[Physical quantity reading data]
+++

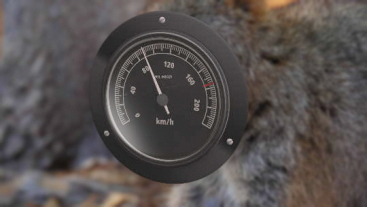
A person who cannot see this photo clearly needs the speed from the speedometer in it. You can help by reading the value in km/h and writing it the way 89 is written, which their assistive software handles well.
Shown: 90
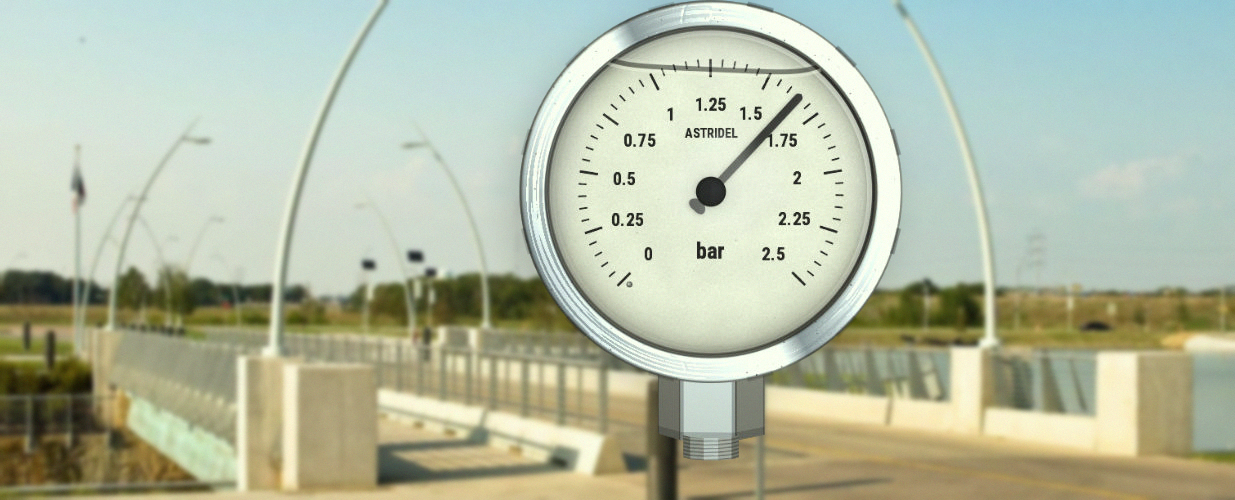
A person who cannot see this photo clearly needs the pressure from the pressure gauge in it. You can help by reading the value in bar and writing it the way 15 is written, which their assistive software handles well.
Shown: 1.65
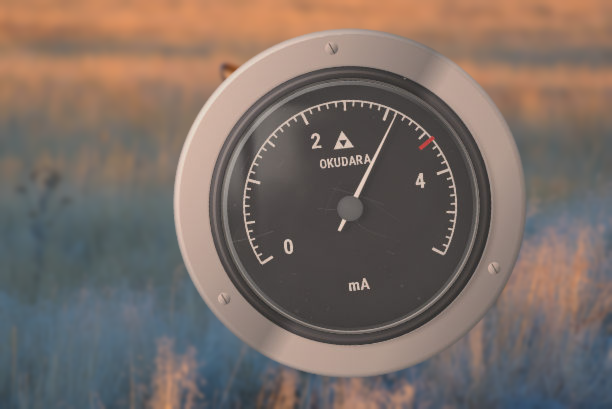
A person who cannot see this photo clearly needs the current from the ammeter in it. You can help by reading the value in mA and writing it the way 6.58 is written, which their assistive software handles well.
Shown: 3.1
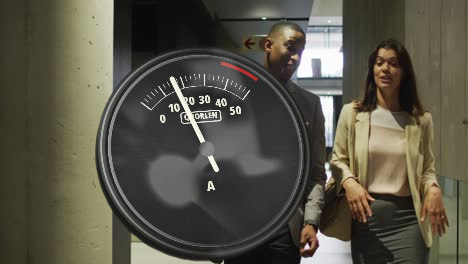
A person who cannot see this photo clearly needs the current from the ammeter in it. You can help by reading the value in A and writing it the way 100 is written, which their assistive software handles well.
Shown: 16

+++

Please convert the records above into a Markdown table with the columns "Row" and "Line," putting each line in its own row under a row number. Skip blank lines and leave the pictures out.

| Row | Line |
|---|---|
| 1 | A person who cannot see this photo clearly needs the speed from the speedometer in it. You can help by reading the value in km/h and writing it the way 89 is written, which their assistive software handles well. |
| 2 | Shown: 90 |
| 3 | A person who cannot see this photo clearly needs the pressure from the pressure gauge in it. You can help by reading the value in bar and writing it the way 15 is written, which their assistive software handles well. |
| 4 | Shown: 1.65 |
| 5 | A person who cannot see this photo clearly needs the current from the ammeter in it. You can help by reading the value in mA and writing it the way 6.58 is written, which their assistive software handles well. |
| 6 | Shown: 3.1 |
| 7 | A person who cannot see this photo clearly needs the current from the ammeter in it. You can help by reading the value in A and writing it the way 100 is written, which their assistive software handles well. |
| 8 | Shown: 16 |